Find the range of `f(x)=sqrt(x-1)+sqrt(5-x)`

To find the range of the function \( f(x) = \sqrt{x - 1} + \sqrt{5 - x} \), we will follow these steps: ### Step 1: Determine the domain of \( f(x) \) The function \( f(x) \) involves square roots, which means the expressions inside the square roots must be non-negative. 1. For \( \sqrt{x - 1} \) to be defined, we need: \[ x - 1 \geq 0 \implies x \geq 1 \] 2. For \( \sqrt{5 - x} \) to be defined, we need: \[ 5 - x \geq 0 \implies x \leq 5 \] Combining these inequalities, we find the domain of \( f(x) \): \[ 1 \leq x \leq 5 \] ### Step 2: Rewrite the function in terms of \( y \) Let \( y = f(x) = \sqrt{x - 1} + \sqrt{5 - x} \). ### Step 3: Square both sides to eliminate the square roots Squaring both sides gives: \[ y^2 = (\sqrt{x - 1} + \sqrt{5 - x})^2 \] Expanding the right side: \[ y^2 = (x - 1) + (5 - x) + 2\sqrt{(x - 1)(5 - x)} \] This simplifies to: \[ y^2 = 4 + 2\sqrt{(x - 1)(5 - x)} \] ### Step 4: Isolate the square root Rearranging gives: \[ y^2 - 4 = 2\sqrt{(x - 1)(5 - x)} \] Dividing by 2: \[ \frac{y^2 - 4}{2} = \sqrt{(x - 1)(5 - x)} \] ### Step 5: Square again to eliminate the square root Squaring both sides again: \[ \left(\frac{y^2 - 4}{2}\right)^2 = (x - 1)(5 - x) \] This expands to: \[ \frac{(y^2 - 4)^2}{4} = -x^2 + 6x - 5 \] ### Step 6: Find the maximum and minimum values of \( f(x) \) To find the maximum and minimum values of \( f(x) \), we can evaluate \( f(x) \) at the endpoints of the domain: 1. At \( x = 1 \): \[ f(1) = \sqrt{1 - 1} + \sqrt{5 - 1} = 0 + 2 = 2 \] 2. At \( x = 5 \): \[ f(5) = \sqrt{5 - 1} + \sqrt{5 - 5} = 2 + 0 = 2 \] 3. At \( x = 3 \) (the midpoint): \[ f(3) = \sqrt{3 - 1} + \sqrt{5 - 3} = \sqrt{2} + \sqrt{2} = 2\sqrt{2} \] ### Step 7: Conclusion about the range From the evaluations: - The minimum value of \( f(x) \) is \( 2 \). - The maximum value of \( f(x) \) is \( 2\sqrt{2} \). Thus, the range of \( f(x) \) is: \[ \text{Range of } f(x) = [2, 2\sqrt{2}] \]

Task prompt:
In the worked solution above, what domain is found for f(x)?

Data shown:

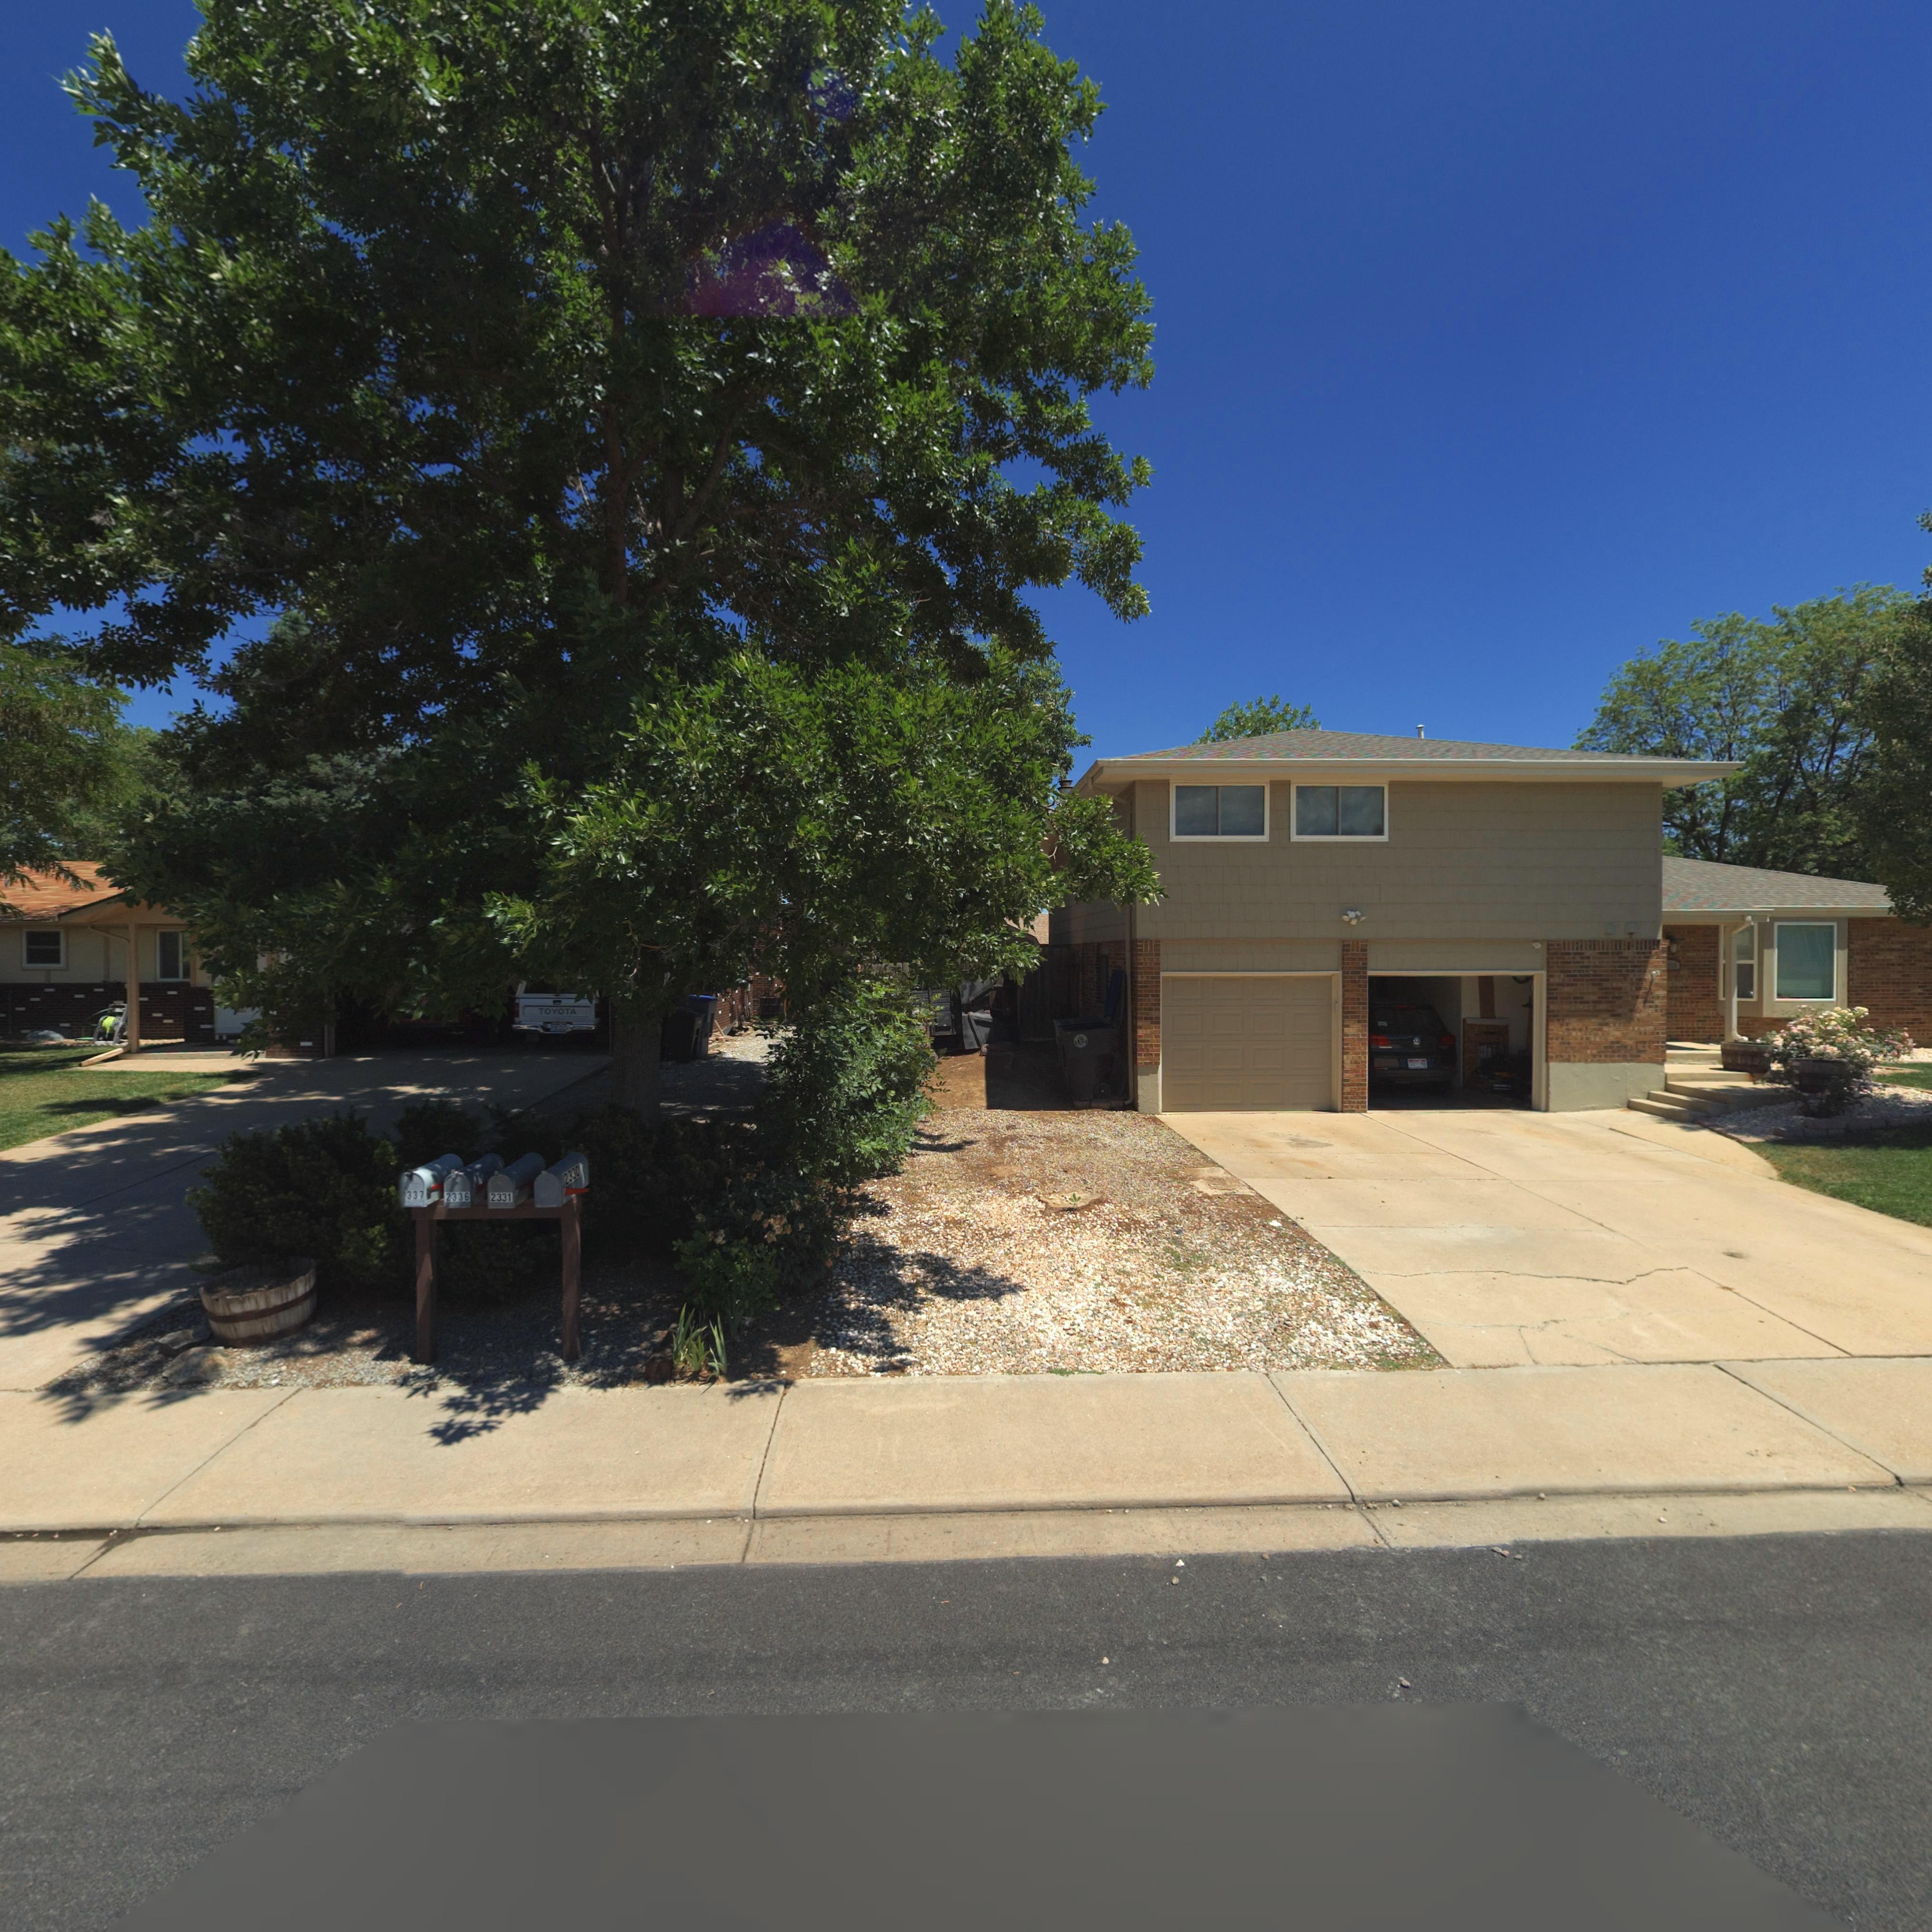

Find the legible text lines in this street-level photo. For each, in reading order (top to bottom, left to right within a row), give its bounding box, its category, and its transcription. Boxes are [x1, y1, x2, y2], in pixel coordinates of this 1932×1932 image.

In response:
1 ≤ x ≤ 5